- _Your task_
Write out all of the entries exactly as given.

- _Records_
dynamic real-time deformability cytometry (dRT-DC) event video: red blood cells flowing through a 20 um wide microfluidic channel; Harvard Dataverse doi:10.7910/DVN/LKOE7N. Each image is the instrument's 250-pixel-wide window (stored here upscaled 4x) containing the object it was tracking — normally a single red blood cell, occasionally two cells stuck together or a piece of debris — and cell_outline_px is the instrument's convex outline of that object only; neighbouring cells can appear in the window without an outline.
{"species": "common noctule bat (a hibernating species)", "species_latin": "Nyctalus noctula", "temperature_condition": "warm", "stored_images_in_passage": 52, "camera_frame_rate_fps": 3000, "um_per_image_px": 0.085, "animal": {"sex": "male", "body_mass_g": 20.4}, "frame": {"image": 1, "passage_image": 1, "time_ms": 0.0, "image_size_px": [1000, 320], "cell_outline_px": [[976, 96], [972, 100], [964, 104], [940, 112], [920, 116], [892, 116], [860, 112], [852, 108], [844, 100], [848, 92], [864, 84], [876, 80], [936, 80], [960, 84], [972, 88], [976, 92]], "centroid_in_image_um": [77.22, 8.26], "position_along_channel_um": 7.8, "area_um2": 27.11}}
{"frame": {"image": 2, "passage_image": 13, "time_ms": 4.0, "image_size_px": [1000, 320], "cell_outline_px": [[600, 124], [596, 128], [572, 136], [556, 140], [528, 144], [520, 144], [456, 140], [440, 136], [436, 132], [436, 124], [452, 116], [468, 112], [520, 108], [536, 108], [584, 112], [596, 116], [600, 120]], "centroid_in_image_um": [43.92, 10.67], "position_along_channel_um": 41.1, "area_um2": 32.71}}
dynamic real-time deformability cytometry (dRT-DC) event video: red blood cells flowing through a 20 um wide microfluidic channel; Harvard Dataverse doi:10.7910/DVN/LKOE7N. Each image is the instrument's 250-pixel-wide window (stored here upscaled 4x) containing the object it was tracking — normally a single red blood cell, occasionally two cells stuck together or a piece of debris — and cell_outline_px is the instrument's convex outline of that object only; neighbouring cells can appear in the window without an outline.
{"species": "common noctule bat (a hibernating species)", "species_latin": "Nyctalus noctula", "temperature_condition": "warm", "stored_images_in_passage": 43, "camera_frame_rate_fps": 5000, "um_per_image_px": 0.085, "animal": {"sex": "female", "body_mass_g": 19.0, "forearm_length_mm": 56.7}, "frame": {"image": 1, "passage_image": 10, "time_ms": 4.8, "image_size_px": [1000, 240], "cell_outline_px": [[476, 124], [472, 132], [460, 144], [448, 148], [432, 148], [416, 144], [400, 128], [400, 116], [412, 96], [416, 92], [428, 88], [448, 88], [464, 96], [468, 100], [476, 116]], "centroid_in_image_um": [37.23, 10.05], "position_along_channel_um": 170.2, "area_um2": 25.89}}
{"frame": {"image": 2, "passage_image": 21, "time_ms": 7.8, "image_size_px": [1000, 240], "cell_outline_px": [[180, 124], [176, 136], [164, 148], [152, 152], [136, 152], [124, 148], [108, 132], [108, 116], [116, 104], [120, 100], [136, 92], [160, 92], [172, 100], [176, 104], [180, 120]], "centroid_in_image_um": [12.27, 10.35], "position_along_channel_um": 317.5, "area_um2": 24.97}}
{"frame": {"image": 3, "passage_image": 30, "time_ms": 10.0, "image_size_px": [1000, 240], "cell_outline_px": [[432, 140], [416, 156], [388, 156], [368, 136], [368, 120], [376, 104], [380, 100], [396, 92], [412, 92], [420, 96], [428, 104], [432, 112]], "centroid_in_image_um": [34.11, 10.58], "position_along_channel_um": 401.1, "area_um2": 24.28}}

- _Task response_
dynamic real-time deformability cytometry (dRT-DC) event video: red blood cells flowing through a 20 um wide microfluidic channel; Harvard Dataverse doi:10.7910/DVN/LKOE7N. Each image is the instrument's 250-pixel-wide window (stored here upscaled 4x) containing the object it was tracking — normally a single red blood cell, occasionally two cells stuck together or a piece of debris — and cell_outline_px is the instrument's convex outline of that object only; neighbouring cells can appear in the window without an outline.
{"species": "common noctule bat (a hibernating species)", "species_latin": "Nyctalus noctula", "temperature_condition": "warm", "stored_images_in_passage": 52, "camera_frame_rate_fps": 3000, "um_per_image_px": 0.085, "animal": {"sex": "male", "body_mass_g": 20.4}, "frame": {"image": 1, "passage_image": 1, "time_ms": 0.0, "image_size_px": [1000, 320], "cell_outline_px": [[976, 96], [972, 100], [964, 104], [940, 112], [920, 116], [892, 116], [860, 112], [852, 108], [844, 100], [848, 92], [864, 84], [876, 80], [936, 80], [960, 84], [972, 88], [976, 92]], "centroid_in_image_um": [77.22, 8.26], "position_along_channel_um": 7.8, "area_um2": 27.11}}
{"frame": {"image": 2, "passage_image": 13, "time_ms": 4.0, "image_size_px": [1000, 320], "cell_outline_px": [[600, 124], [596, 128], [572, 136], [556, 140], [528, 144], [520, 144], [456, 140], [440, 136], [436, 132], [436, 124], [452, 116], [468, 112], [520, 108], [536, 108], [584, 112], [596, 116], [600, 120]], "centroid_in_image_um": [43.92, 10.67], "position_along_channel_um": 41.1, "area_um2": 32.71}}
dynamic real-time deformability cytometry (dRT-DC) event video: red blood cells flowing through a 20 um wide microfluidic channel; Harvard Dataverse doi:10.7910/DVN/LKOE7N. Each image is the instrument's 250-pixel-wide window (stored here upscaled 4x) containing the object it was tracking — normally a single red blood cell, occasionally two cells stuck together or a piece of debris — and cell_outline_px is the instrument's convex outline of that object only; neighbouring cells can appear in the window without an outline.
{"species": "common noctule bat (a hibernating species)", "species_latin": "Nyctalus noctula", "temperature_condition": "warm", "stored_images_in_passage": 43, "camera_frame_rate_fps": 5000, "um_per_image_px": 0.085, "animal": {"sex": "female", "body_mass_g": 19.0, "forearm_length_mm": 56.7}, "frame": {"image": 1, "passage_image": 10, "time_ms": 4.8, "image_size_px": [1000, 240], "cell_outline_px": [[476, 124], [472, 132], [460, 144], [448, 148], [432, 148], [416, 144], [400, 128], [400, 116], [412, 96], [416, 92], [428, 88], [448, 88], [464, 96], [468, 100], [476, 116]], "centroid_in_image_um": [37.23, 10.05], "position_along_channel_um": 170.2, "area_um2": 25.89}}
{"frame": {"image": 2, "passage_image": 21, "time_ms": 7.8, "image_size_px": [1000, 240], "cell_outline_px": [[180, 124], [176, 136], [164, 148], [152, 152], [136, 152], [124, 148], [108, 132], [108, 116], [116, 104], [120, 100], [136, 92], [160, 92], [172, 100], [176, 104], [180, 120]], "centroid_in_image_um": [12.27, 10.35], "position_along_channel_um": 317.5, "area_um2": 24.97}}
{"frame": {"image": 3, "passage_image": 30, "time_ms": 10.0, "image_size_px": [1000, 240], "cell_outline_px": [[432, 140], [416, 156], [388, 156], [368, 136], [368, 120], [376, 104], [380, 100], [396, 92], [412, 92], [420, 96], [428, 104], [432, 112]], "centroid_in_image_um": [34.11, 10.58], "position_along_channel_um": 401.1, "area_um2": 24.28}}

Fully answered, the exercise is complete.